The Farmer Review
Today, 10 August 2017, the Ministry of Justice published Lord Michael Farmer’s landmark review, ‘Importance of strengthening prisoners’ family ties to prevent reoffending and reduce intergenerational crime’, in which he identified family as the “golden thread” running through the processes of all prisons as well as in the planned prison reform process.
The review was commissioned in September 2016 specifically as part of the government’s prison reform programme. It was produced in partnership with Clinks with the remit to investigate how connecting prisoners with their families can improve offender wellbeing, assist in keeping the public safe and reduce reoffending.
Lord Farmer highlights the MoJ’s research that prisoners who receive visits from families or partners have a reoffending rae 39% lower than those who don’t. He highlights Lord Woolf’s inquiry into the riots at Strangeways and other prisons in 1990 and notes that one of his 12 major recommendations was that there should be:
Better prospects for prisoners to maintain their links with families and the community through more visits and home leaves and through being located in community prisons as near to their homes as possible.
Michael Farmer notes that there has been some significant change in the last 30 years but that this has been led mainly by the voluntary sector and that provision for links with families varies widely across the prison estate. He is clear that real change will need both investment and a change in culture:
The last 30 years have taught us that cultural change that will embed the importance of families to rehabilitation will not happen simply by a process of evolution. The reforms I am recommending will not be possible without the additional money and staff that have been promised to the prison system, but they will also require a change in the mind-set of many governors, senior staff and prison officers.
The report is structured to mirror the white paper on prison reform with chapters on:
- The Right Framework for Improvement,
- Raising Standards,
- Empowered Governors,
- Safe and Secure Prisons,
- Developing our leaders and staff, and
- Building the right estate for reform.
I set out his main recommendations below.
The report’s principal recommendations include:
- There should be a clear and simple structure for accountability as regards prisoners’ contact and relationships with their family.
- The Lord Chancellor and Secretary of State for Justice to be made responsible for ensuring prisoners’ family ties are consistently treated as important across the estate by including them in his accountabilities.
- The importance of ‘Maintaining and developing family relationships’ must be explicitly stated as part of the purpose of prison, to protect the agenda from being de-prioritised or dropped under future governments. (Interesting that this remains in the review, despite the government abandoning the Prisons and Courts Bill which would have set in law for the first time that a key purpose of prisons is to reform offenders.)
- It should also be explicitly specified that the Performance Agreements the Secretary of State enters into with governors and executive governors of prison clusters must include a ‘local family offer’ to ensure that effective family work is delivered inside prisons.

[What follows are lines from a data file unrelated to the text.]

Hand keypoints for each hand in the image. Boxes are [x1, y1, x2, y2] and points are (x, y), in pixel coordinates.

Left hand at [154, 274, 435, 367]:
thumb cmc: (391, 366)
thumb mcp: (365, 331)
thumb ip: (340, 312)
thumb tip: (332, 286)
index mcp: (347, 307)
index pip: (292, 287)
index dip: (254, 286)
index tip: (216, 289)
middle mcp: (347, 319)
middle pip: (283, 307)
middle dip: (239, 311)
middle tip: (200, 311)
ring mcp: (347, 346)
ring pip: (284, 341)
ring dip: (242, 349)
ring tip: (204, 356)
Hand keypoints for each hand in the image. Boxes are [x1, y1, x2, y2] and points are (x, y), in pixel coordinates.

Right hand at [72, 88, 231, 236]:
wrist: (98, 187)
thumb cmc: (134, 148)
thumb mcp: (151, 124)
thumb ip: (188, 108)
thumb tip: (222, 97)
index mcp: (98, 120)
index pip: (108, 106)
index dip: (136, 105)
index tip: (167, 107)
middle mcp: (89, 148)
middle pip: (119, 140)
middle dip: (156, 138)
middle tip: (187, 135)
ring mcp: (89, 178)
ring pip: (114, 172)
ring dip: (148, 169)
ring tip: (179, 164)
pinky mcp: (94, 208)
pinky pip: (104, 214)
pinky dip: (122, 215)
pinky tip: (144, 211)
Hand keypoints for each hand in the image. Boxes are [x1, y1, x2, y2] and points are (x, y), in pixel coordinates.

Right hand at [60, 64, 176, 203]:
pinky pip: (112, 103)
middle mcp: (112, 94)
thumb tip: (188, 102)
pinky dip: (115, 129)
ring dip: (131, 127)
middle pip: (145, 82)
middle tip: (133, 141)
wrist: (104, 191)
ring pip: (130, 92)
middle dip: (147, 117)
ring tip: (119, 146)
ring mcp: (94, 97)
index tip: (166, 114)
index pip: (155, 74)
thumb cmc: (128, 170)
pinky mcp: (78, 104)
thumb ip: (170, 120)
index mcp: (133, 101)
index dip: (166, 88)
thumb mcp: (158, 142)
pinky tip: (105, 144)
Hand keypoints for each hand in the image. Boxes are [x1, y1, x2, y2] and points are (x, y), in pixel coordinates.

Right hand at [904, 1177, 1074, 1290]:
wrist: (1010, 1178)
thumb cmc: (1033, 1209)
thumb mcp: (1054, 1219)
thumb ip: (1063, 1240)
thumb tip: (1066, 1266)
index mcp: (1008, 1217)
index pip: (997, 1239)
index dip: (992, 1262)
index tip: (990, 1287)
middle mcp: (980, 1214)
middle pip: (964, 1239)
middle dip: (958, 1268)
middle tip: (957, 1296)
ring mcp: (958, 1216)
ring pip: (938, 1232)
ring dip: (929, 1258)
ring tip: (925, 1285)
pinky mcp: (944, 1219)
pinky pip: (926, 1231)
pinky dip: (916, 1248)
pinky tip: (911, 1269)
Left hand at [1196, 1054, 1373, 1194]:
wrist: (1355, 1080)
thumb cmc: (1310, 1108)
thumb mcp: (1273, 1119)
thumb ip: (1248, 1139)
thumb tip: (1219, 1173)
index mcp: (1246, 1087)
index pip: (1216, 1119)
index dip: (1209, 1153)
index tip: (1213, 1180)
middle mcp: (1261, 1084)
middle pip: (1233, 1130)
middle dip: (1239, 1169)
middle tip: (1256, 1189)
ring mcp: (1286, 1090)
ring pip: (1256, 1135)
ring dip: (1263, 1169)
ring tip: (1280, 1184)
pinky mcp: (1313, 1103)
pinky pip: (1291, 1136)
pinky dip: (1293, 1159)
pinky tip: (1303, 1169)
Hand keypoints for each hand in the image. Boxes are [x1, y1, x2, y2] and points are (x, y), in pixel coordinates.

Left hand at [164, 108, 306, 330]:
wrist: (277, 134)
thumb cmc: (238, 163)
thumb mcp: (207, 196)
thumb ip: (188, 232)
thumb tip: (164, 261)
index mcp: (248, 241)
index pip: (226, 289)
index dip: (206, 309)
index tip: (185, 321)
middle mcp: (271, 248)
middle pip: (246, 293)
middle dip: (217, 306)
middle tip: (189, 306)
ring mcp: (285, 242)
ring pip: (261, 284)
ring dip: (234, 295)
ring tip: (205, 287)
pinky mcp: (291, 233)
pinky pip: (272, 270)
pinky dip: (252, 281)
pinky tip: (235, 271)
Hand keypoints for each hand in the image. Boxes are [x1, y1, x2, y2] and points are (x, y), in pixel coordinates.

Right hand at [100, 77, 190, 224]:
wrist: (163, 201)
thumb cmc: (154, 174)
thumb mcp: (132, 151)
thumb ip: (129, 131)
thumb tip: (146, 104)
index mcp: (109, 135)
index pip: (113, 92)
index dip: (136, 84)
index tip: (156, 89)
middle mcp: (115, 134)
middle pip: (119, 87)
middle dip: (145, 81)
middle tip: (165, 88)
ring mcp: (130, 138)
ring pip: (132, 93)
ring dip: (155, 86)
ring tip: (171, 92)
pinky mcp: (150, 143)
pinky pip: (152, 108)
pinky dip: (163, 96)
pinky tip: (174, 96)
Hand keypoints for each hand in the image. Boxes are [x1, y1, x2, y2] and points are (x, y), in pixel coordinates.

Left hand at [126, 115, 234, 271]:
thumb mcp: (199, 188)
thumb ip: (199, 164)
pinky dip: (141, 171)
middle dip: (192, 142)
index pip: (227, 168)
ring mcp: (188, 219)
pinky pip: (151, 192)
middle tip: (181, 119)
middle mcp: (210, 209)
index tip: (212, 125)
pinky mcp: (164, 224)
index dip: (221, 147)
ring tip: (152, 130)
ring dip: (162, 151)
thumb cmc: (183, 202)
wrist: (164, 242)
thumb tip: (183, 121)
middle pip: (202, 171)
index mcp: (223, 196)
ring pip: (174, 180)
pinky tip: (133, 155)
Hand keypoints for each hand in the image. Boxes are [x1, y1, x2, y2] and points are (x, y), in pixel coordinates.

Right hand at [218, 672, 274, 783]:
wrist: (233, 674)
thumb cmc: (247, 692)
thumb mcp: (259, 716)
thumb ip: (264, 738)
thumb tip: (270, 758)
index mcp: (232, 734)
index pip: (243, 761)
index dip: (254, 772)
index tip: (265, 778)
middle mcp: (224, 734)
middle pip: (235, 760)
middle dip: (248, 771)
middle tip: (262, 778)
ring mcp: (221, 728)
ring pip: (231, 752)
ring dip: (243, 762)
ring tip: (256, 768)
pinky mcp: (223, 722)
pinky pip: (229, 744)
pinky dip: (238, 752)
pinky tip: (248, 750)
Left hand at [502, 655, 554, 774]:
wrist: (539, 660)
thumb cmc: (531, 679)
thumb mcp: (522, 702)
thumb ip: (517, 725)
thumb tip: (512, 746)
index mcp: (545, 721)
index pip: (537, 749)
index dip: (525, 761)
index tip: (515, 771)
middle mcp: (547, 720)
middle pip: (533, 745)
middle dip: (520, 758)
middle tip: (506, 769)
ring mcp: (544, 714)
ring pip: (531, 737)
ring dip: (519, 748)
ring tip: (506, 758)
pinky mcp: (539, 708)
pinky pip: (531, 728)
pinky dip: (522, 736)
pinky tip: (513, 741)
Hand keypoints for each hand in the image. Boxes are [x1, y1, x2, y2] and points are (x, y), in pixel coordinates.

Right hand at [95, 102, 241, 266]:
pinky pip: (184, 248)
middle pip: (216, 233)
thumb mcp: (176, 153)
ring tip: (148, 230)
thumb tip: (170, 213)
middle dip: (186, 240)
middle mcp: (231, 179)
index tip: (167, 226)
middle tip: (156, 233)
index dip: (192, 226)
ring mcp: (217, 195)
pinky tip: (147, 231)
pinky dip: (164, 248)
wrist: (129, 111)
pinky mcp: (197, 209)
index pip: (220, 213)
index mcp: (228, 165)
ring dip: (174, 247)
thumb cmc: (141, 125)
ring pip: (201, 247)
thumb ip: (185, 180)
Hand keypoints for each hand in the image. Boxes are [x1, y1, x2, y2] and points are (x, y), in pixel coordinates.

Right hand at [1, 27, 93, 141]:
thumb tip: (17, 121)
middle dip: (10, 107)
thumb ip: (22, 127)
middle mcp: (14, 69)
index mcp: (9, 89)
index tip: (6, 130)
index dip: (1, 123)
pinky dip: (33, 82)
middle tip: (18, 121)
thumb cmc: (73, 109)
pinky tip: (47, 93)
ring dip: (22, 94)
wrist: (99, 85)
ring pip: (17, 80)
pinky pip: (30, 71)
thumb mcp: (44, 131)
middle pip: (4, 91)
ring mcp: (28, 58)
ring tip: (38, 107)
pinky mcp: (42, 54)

- The Performance Agreement with each prison should specify the following local family offer elements (with guidance from the Ministry of Justice) but detailed design and delivery to be at the broad discretion of Governors in each establishment:
(a) Visitor base/centre and visiting services;
(b) Staffing structure to ensure family work is an operational priority;
(c) Extended visits;
(d) Family learning;and
(e) ‘Gateway’ communication system.
- The Ministry of Justice should ensure that the importance of family ties is a golden thread running through the new policy frameworks based on the revised and pruned body of Prison Service Orders and Prison Service Instructions and also Probation Instructions.
- Governors to be held to account for positive family work outcomes.
Other interesting recommendations include:
- Families to be involved in sentence and resettlement planning.
- A standardised visitors’ survey.
- Prison escort services should establish family contact details before an individual leaves court.
- Governors’ tenures should be a minimum of three years.
- Prisoners on ROTL should be able to visit families.
- All new-build prisons should be subject to the Government’s Family Test and required to produce a family impact assessment which should be published.
- Prisoners should be kept in their home region whenever possible.
- Virtual visits using Skype etc. should be available when family members are unable to visit “due to infirmity, distance or other factors.”
This is a rigorous and demanding review and we must wait and see what progress the MoJ and HMPPS make in implementing its recommendations. This will be both difficult to do in the current crisis situation, but imperative if we are to make any progress on prison reform. I shall leave the last word to Lord Farmer:
My report is not sentimental about prisoners’ families, as if they can, simply by their presence, alchemise a disposition to commit crime into one that is law abiding.
However, I do want to hammer home a very simple principle of reform that needs to be a golden thread running through the prison system and the agencies that surround it. That principle is that relationships are fundamentally important if people are to change.